Ah, jeez. His teacher had just told me a stomach virus was going around. Is there truly no balm in Gilead?

But he didn’t seem nauseated. After that…umm…situation…he picked back up and kept eating. David and Kerry and I sat there, eyes trained on Stephen as if he were a bomb that would explode any minute. Actually that’s a pretty accurate picture of things, now that I think about it.


We made it through, and went home, and Stephen was jumping and laughing which led to hacking and coughing…he went into a spasm of coughing and I could tell he was getting choked up. He walked to the living room and I followed…I was three steps behind him when he let loose and brought up everything in his stomach. And so I put him in the tub, cleaned up the floor, and wondered when the nightmare would end.

To make a long story short (well, sort of) I’ll tell you that he didn’t have the virus; he was merely coughing so violently that it made him gag. He made it through the rest of Friday and most of Saturday before it happened again. Thanks to David’s quick reflexes we avoided another huge mess – and by yesterday Stephen was noticeably better…acting more Stephen-ish and coughing a bit less, and certainly less violently.

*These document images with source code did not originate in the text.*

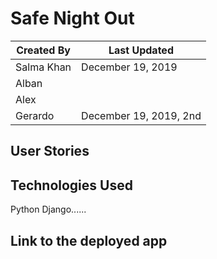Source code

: # Safe Night Out

Created By | Last Updated
-----------|--------------
Salma Khan | December 19, 2019
Alban       | 
Alex        | 
Gerardo     | December 19, 2019, 2nd 

## User Stories 

## Technologies Used
Python Django......


## Link to the deployed app
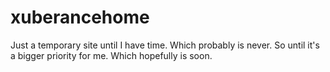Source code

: # xuberancehome
Just a temporary site until I have time. Which probably is never. So until it's a bigger priority for me. Which hopefully is soon.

He woke up at 2:00 a.m. today with a coughing jag, but it’s a drier, ticklier kind of cough, and this morning he didn’t cough at all, bless ‘im.

So life goes on, doesn’t it? I have been in contact with a compounding pharmacy to find out what our options might be for the next time (as there will surely be a next time) that this little guy of ours needs to take some medicine.

Wonder if they could compound some antibiotics which look, taste and smell like McDonald’s fries?